Paul Volcker, vanquisher of inflation in the early ’80s as chairman of the Federal Reserve System and now the chairman of President Obama’s Economic Recovery Advisory Board, said, “[T]he most important financial innovation that I have seen the past 20 years is the automatic teller machine.” While he qualified the comment as a “wiseacre remark,” he stood by it, going on to say, “Indeed, it was quite good in the 1980s without credit-default swaps and without securitization and without CDOs.”
Our friend Bob Litan has a new report out from the Brookings Institution on the benefits from financial innovation over the past thirty years. The report is worth reading in full, but a quick summary of his findings is found in a chart at the beginning of the paper (condensed into one image by Kevin Drum):
Given attitudes like Volcker’s, it might be surprising to see so many “+”s, connoting relative benefits, relative to “-“s, connoting developments that did not improve that part of the economy. (“0” indicates the innovation was a wash.) But that is the reality of innovative financial instruments — they are, by and large, designed to be beneficial, but unmonitored can cause more harm than good. Innovations like credit scoring, collateralized debt obligations (CDOs), and inflation-protected Treasury bonds (TIPS) — all were developed since Volcker was Fed chair. But the benefits from these innovations (increased access to credit, which allows for consumption smoothing) can also lead to abuses of the system (crushing credit card debt, NINA mortgages, balloon payment mortgages) and asset bubbles. These abuses can be swept under the rug if the underlying assets in a CDO are not transparent, and that CDO is sold to an unsuspecting client by an investment bank trading desk.
The status quo is unsustainable, but attempts to ban some of these activities are problematic as well. Proclamations like the Volcker rule — limiting the scope of bank activity — are either too tightly defined to be effective or are so broad they throw out the above benefits with the bathwater. What would be better is to provide transparency in these activities — through clearing credit default swaps (CDS) and other derivatives on exchanges, providing credit terms in an easily understood manner upfront, and eliminating hidden fees — so that all involved know what they are getting into.
Litan also points out one key fact at the end of his paper: we’re not done with financial innovation. He argues that despite the headlines, not all innovation is bad, and there is more to come. He cites the work of Robert Schiller, the Yale professor who has pioneered work in housing price markets — designed to give homeowners protection they currently don’t have against a fall in the value of their home — and counter-cyclical tax policy, as an obvious source of financial innovation that is for the good.

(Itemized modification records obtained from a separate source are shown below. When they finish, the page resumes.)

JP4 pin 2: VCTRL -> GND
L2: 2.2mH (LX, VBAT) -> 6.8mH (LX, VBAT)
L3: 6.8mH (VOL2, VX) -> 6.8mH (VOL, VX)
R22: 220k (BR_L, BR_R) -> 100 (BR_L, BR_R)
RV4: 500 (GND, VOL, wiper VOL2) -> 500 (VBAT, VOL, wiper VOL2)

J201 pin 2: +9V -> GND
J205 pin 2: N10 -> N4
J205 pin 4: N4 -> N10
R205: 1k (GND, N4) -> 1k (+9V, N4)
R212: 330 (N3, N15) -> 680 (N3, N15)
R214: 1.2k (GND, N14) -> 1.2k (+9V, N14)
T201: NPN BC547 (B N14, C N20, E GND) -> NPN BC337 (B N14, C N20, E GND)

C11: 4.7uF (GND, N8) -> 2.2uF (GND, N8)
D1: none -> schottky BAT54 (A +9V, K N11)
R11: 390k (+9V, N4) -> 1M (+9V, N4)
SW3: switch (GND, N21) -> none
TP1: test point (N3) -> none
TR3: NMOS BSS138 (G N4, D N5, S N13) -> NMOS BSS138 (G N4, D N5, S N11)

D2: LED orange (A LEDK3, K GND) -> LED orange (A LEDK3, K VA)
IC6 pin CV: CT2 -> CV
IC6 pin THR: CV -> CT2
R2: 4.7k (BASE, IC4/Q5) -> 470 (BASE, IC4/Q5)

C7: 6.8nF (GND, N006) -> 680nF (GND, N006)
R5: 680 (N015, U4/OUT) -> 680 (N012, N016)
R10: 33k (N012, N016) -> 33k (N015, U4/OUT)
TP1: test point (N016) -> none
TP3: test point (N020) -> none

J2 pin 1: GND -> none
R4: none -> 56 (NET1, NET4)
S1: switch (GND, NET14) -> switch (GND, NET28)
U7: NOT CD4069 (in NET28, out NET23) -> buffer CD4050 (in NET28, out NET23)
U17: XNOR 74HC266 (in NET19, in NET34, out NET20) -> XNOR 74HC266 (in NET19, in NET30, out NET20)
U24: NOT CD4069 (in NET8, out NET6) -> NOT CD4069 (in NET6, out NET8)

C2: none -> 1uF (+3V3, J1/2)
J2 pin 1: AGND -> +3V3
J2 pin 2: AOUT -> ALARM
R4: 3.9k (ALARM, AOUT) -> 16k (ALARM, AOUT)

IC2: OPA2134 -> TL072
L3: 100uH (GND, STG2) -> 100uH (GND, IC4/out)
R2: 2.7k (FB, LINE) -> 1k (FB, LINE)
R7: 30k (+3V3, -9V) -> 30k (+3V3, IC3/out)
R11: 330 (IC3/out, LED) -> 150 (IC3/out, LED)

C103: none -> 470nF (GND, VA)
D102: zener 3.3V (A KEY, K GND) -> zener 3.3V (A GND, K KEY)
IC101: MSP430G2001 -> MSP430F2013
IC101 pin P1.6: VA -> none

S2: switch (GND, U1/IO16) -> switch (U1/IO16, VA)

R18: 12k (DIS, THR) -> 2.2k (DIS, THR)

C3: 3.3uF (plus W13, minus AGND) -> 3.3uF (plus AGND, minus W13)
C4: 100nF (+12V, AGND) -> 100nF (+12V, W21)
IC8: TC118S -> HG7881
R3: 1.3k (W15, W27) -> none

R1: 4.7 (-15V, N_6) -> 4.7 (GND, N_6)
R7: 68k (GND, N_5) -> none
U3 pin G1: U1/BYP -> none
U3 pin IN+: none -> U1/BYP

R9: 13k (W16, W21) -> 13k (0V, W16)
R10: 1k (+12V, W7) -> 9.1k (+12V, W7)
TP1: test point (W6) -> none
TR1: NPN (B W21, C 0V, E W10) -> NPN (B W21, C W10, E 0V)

But Litan concludes by noting that the market — not government — will continue to drive innovation, but “policymakers must be better prepared in the future than they were before the financial crisis to step in — first with disclosure standards and possibly later with more prescriptive rules” to prevent crises like the most recent one from happening again. The one area where he sees a more active government role is in consumer finance, an area in which a robust Consumer Financial Protection Agency will be key.